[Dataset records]
——

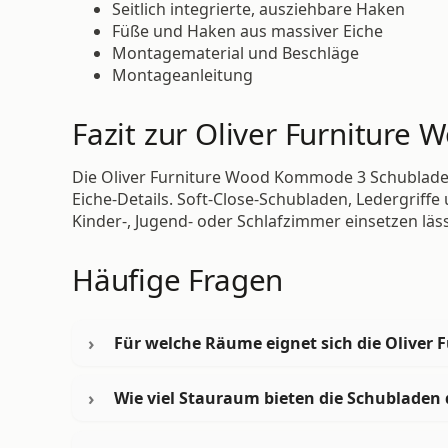
Seitlich integrierte, ausziehbare Haken
Füße und Haken aus massiver Eiche
Montagematerial und Beschläge
Montageanleitung
Fazit zur Oliver Furnitur
Die Oliver Furniture Wood Kommode 3 Schublade
Eiche-Details. Soft-Close-Schubladen, Ledergriffe 
Kinder-, Jugend- oder Schlafzimmer einsetzen läss
Häufige Fragen
Für welche Räume eignet sich die Oliver
Wie viel Stauraum bieten die Schublade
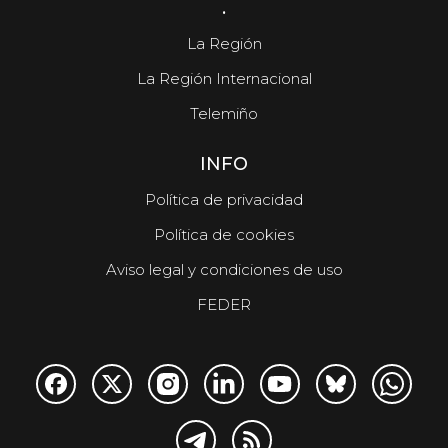
.
La Región
La Región Internacional
Telemiño
INFO
Política de privacidad
Política de cookies
Aviso legal y condiciones de uso
FEDER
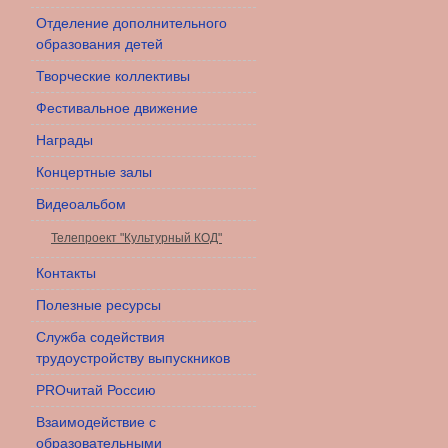
Отделение дополнительного
образования детей
Творческие коллективы
Фестивальное движение
Награды
Концертные залы
Видеоальбом
Телепроект "Культурный КОД"
Контакты
Полезные ресурсы
Служба содействия
трудоустройству выпускников
PROчитай Россию
Взаимодействие с
образовательными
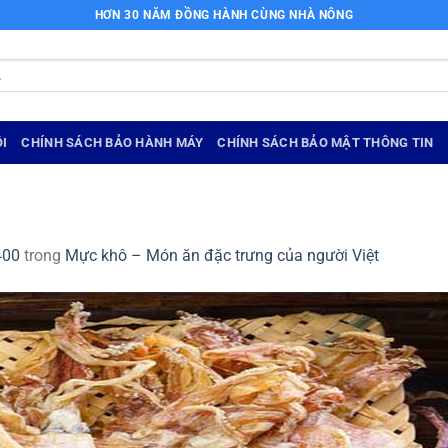
HƠN 30 NĂM ĐỒNG HÀNH CÙNG NHÀ NÔNG
I
CHÍNH SÁCH BẢO HÀNH MÁY
CHÍNH SÁCH BẢO MẬT THÔNG TIN
400
trong
Mực khô – Món ăn đặc trưng của người Việt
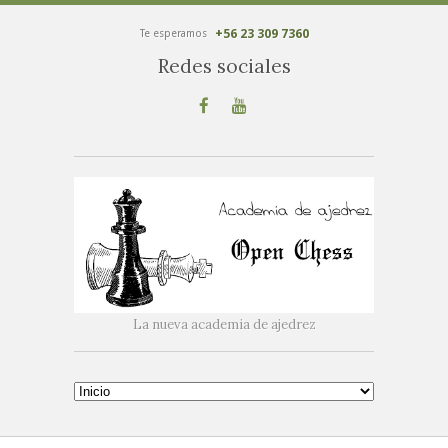
+56 23 309 7360
Te esperamos
Redes sociales
La nueva academia de ajedrez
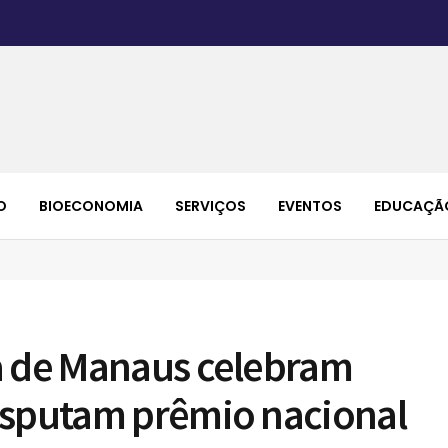
O
BIOECONOMIA
SERVIÇOS
EVENTOS
EDUCAÇÃ
a de Manaus celebram
isputam prêmio nacional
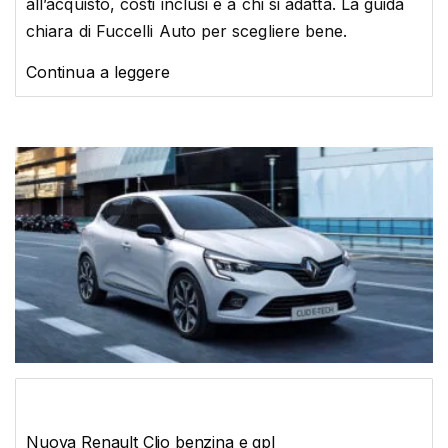
all’acquisto, costi inclusi e a chi si adatta. La guida
chiara di Fuccelli Auto per scegliere bene.
Continua a leggere
Nuova Renault Clio benzina e gpl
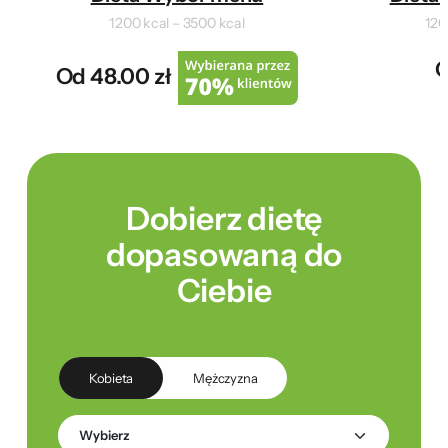
1200 kcal – 3500 kcal
120
O
Od 48.00 zł
Dobierz dietę
dopasowaną do
Ciebie
Kobieta
Mężczyzna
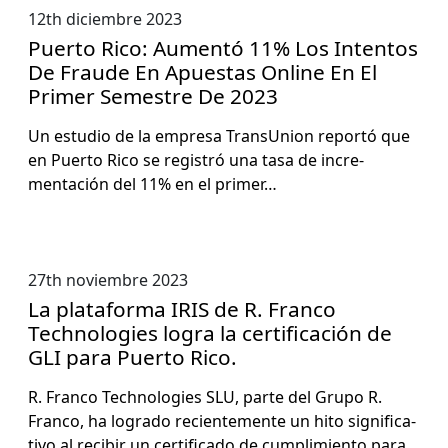
12th diciembre 2023
Puerto Rico: Aumentó 11% Los Intentos
De Fraude En Apuestas Online En El
Primer Semestre De 2023
Un estu­dio de la empre­sa Tran­sUnion reportó que
en Puer­to Rico se reg­istró una tasa de incre­
mentación del 11% en el primer…
27th noviembre 2023
La plataforma IRIS de R. Franco
Technologies logra la certificación de
GLI para Puerto Rico.
R. Fran­co Tech­nolo­gies SLU, parte del Grupo R.
Fran­co, ha logra­do recien­te­mente un hito sig­ni­fica­
ti­vo al recibir un cer­ti­fi­ca­do de cumplim­ien­to para…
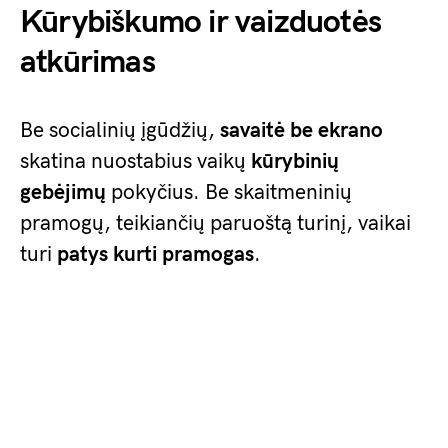
Kūrybiškumo ir vaizduotės
atkūrimas
Be socialinių įgūdžių,
savaitė be ekrano
skatina nuostabius vaikų
kūrybinių
gebėjimų
pokyčius. Be skaitmeninių
pramogų, teikiančių paruoštą turinį, vaikai
turi
patys kurti pramogas
.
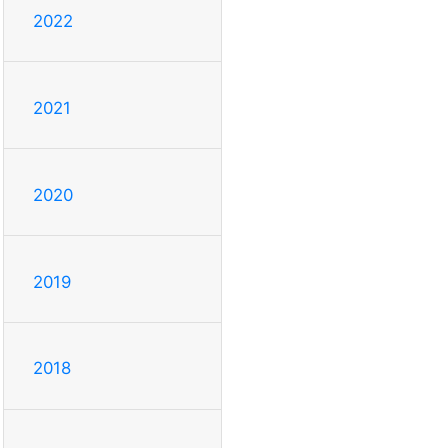
2022
2021
2020
2019
2018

——

### WORK REQUEST
Scan the records above for the string "SÁCH", then report every line that contains it.

### FINISHED EXERCISE
CHÍNH SÁCH BẢO HÀNH MÁY
CHÍNH SÁCH BẢO MẬT THÔNG TIN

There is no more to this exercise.